### TEKS BACAAN ###

Jakarta, OG Indonesia -- Harga bahan bakar minyak (BBM) subsidi dan non subsidi telah dinaikkan oleh Pemerintah pada hari ini. Kendati demikian, menurut Direktur Pusat Studi Kebijakan Publik (Puskepi) Sofyano Zakaria, kuota Solar dan kuota Pertalite untuk tahun 2022 ini tetap rawan jebol jika hanya mengandalkan kenaikan harga saja.
"Mana Peraturan Presiden 191/2014 yang katanya sedang direvisi? Kok tidak diluncurkan bersamaan dengan pengumuman kenaikan harga BBM?" tanya Sofyano Zakaria, Sabtu (3/9/2022) malam dalam keterangannya kepada OG Indonesia.
Peraturan yang sedang direvisi tersebut katanya akan mencakup urusan pengendalian kuota BBM hingga di SPBU-SPBU. Sofyano juga mempertanyakan jika dalam peraturan yang katanya tengah direvisi tersebut akan terdapat pasal yang mengatur penindakan terhadap penyelewengan Solar bersubsidi.

###

- [URAIAN TUGAS] Dalam berita tentang kenaikan harga BBM, peraturan apa yang dikatakan sedang direvisi?

### KUMPULAN DATA ###

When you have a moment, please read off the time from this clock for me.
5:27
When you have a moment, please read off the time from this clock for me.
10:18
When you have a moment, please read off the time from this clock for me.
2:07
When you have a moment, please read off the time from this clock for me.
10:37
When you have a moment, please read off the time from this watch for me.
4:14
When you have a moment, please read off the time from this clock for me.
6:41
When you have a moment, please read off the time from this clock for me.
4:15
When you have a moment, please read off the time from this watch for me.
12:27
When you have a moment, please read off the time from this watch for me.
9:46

###
### KUMPULAN DATA ###

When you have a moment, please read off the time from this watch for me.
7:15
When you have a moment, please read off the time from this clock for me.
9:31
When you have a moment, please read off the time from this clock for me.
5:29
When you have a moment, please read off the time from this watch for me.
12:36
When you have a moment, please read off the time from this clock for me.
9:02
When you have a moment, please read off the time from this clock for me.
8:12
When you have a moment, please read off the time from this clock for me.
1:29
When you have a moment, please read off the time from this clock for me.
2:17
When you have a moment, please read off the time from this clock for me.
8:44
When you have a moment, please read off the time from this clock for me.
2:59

###
### KUMPULAN DATA ###

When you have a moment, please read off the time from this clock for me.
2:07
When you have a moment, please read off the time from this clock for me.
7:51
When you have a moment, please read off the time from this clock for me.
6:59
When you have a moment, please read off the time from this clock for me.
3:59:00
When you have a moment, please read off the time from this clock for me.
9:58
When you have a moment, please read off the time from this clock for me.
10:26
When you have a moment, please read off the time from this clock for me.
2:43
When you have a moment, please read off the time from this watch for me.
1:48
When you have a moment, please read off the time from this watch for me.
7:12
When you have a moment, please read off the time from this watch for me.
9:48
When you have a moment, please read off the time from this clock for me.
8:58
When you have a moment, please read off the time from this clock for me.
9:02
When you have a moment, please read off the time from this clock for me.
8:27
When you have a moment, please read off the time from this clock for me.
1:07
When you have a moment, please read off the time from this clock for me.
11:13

###

- [HASIL LATIHAN] Peraturan Presiden 191/2014.